07 Mar Around the Web: A Week in Summary
A recent article from Small Business Trends entitled “41% of Entrepreneurs Will Leave Their Small Business Behind in 5 Years” summarizes a report by a global financial services firm that looks at business ownership and entrepreneurialism in modern America. The report found that almost 60% of wealthy investors would consider starting their own business while more than 40 percent of current business owners are planning to exit their business. Of the 41% of business owners who are planning to leave their business in the next 5 years, half of them plan to sell their business.
The report highlights how heirs in the family are often reluctant to take over the family business and that many business owners underestimate what they need to reach a successful sale. The report notes that 58% of business owners have never had their business appraised and 48% have no formal exit strategy. One of the main takeaways from this should be that small business owners need to prepare for selling their business and they should create an exit plan well in advance.
A recent article posted on the Axial Forum entitled “Will High Valuations Lead to an M&A Renaissance?” explores the idea that high valuations could lead to big changes and improvements in the theory and practice of making deals. PE firms are looking to avoid commoditization and are mainly using two kinds of acquisitions to drive their internal rate of return (IRR): one which boosts current performance and one where they reinvent the buyer’s business model.
An acquisition to boost current performance is where most add-on acquisitions will focus and this is a lower risk strategy. On the other hand, business model reinvention is much more challenging but will become more necessary as technology advances and becomes more important in every industry.
With the combination of high valuations and the increased pressure to grow businesses through acquisitions, deal makers may be forced to get better at the overall practice of M&A. The hope is that PE firms will have their people be more actively involved in the transaction integration process, seeing how everything aligns with the terms, culture and mission of a business which will lead to more successful acquisitions.

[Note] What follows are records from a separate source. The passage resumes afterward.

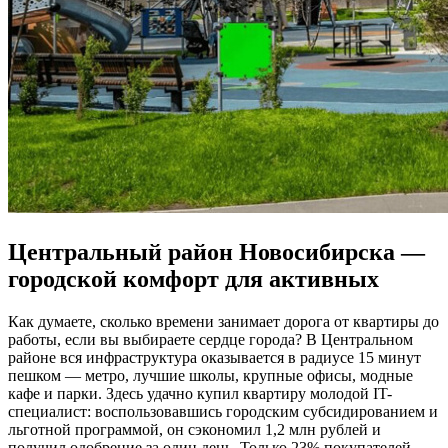
Центральный район Новосибирска —
городской комфорт для активных
Как думаете, сколько времени занимает дорога от квартиры до
работы, если вы выбираете сердце города? В Центральном
районе вся инфраструктура оказывается в радиусе 15 минут
пешком — метро, лучшие школы, крупные офисы, модные
кафе и парки. Здесь удачно купил квартиру молодой IT-
специалист: воспользовавшись городским субсидированием и
льготной программой, он сэкономил 1,2 млн рублей и
получил одобрение за один день. Только 23% покупателей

A recent article on the CBB Blog entitled “When is the Best Time to Sell?” explains the factors involved in determining the best time to sell a business, such as the financial condition of the company, valuation, growth cycle, profit history, and the current market. In general, the best time to sell is when earnings are solid and trending upwards, while also having a history of good performance which gives the buyer confidence in future earnings. Timing is everything though, and external factors such as the economy, industry trends, competition, investor confidence and more are always changing and can impact value.
Understanding the lifecycle of a business will help a business owner to see when the timing is right. The peak of a business is when it has passed its growth phase and is in its sustaining mode. Buyers pay the best prices when the business is still climbing and hasn’t quite reached the sustaining phase. Once the peak is reached, the business could start to decline and then the opportunity for a sale is missed. The best deals are made on the way up, so sellers need to be careful not to wait too long to sell.